Arrange the text lines of the items below as a numbered list, omitting blank lines and leaving out the pictures.
^^^^^^^^
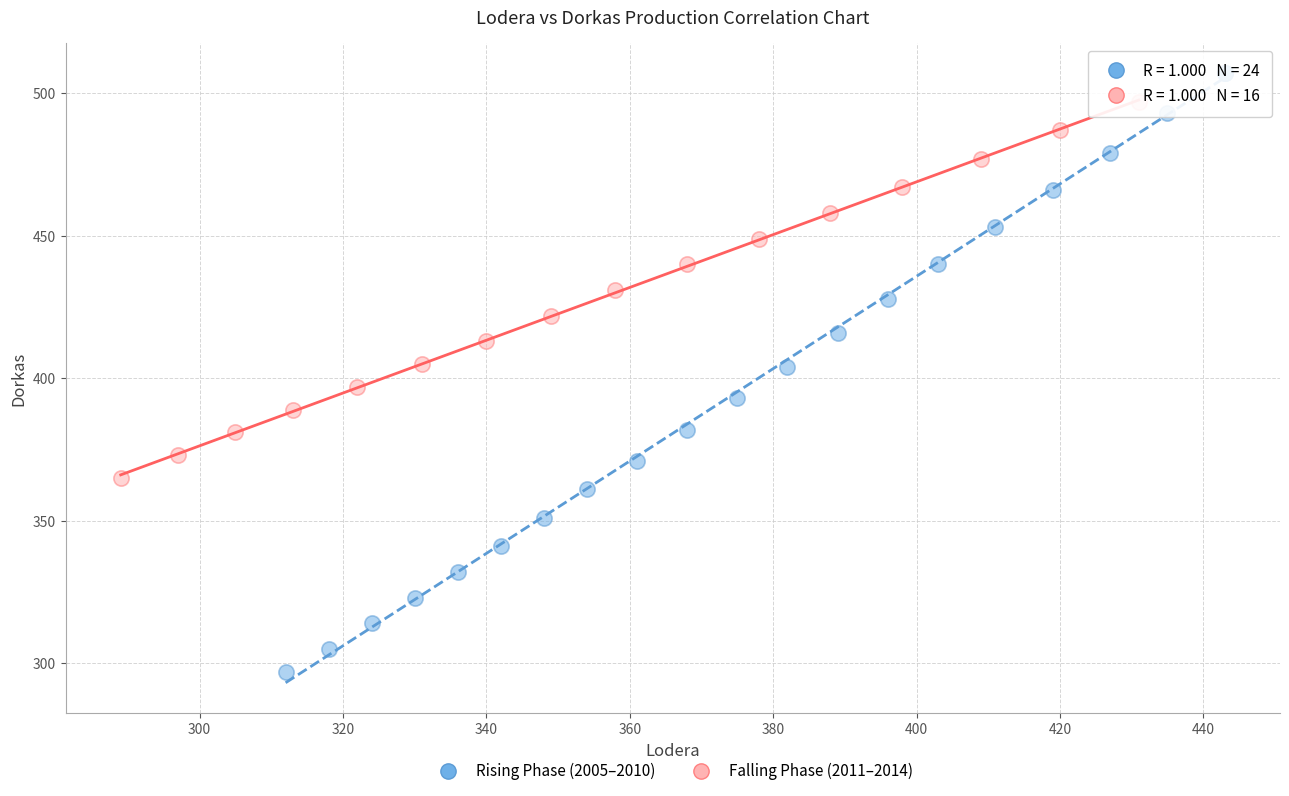

Which series contains the lowest Y value?

Rising Phase (2005–2010)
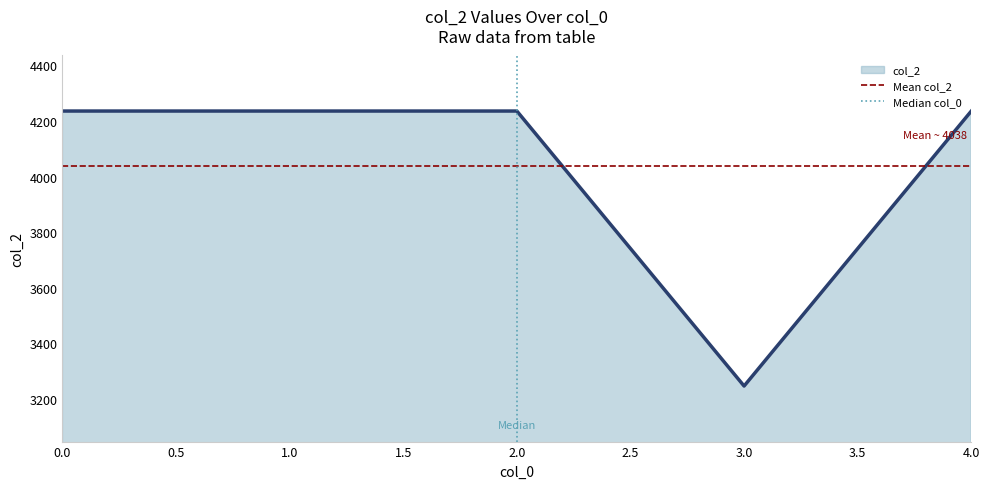

What is the maximum value for col_2?

4236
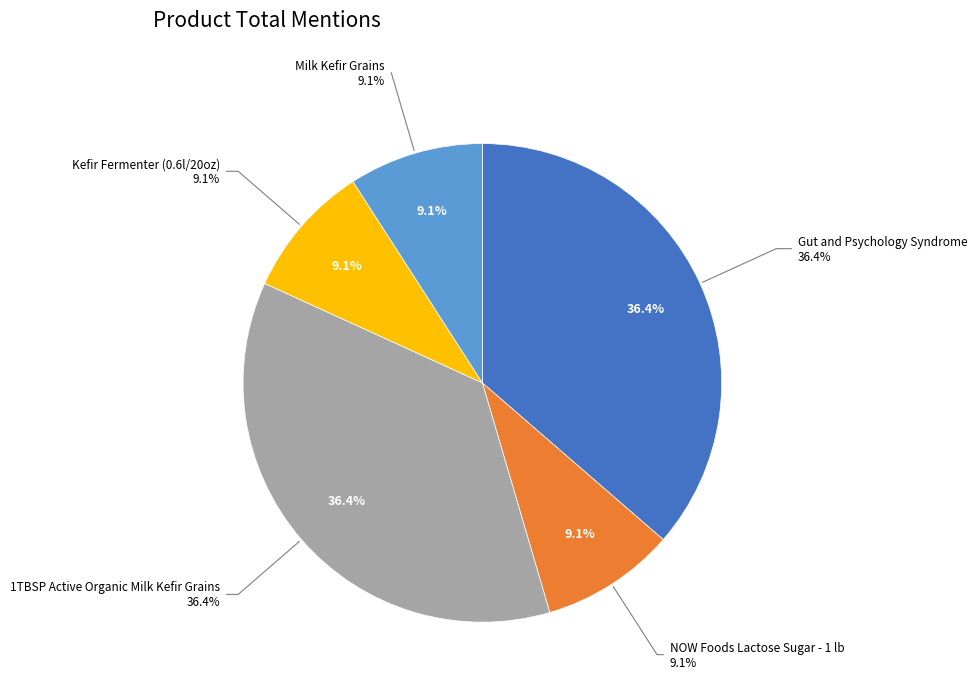

True or false: 1TBSP Active Organic Milk Kefir Grains accounts for 36% of the total.

True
^^^^^^^^
SOLVED PROBLEM ▸
1. Which series contains the lowest Y value?
2. Rising Phase (2005–2010)
3. What is the maximum value for col_2?
4. 4236
5. True or false: 1TBSP Active Organic Milk Kefir Grains accounts for 36% of the total.
6. True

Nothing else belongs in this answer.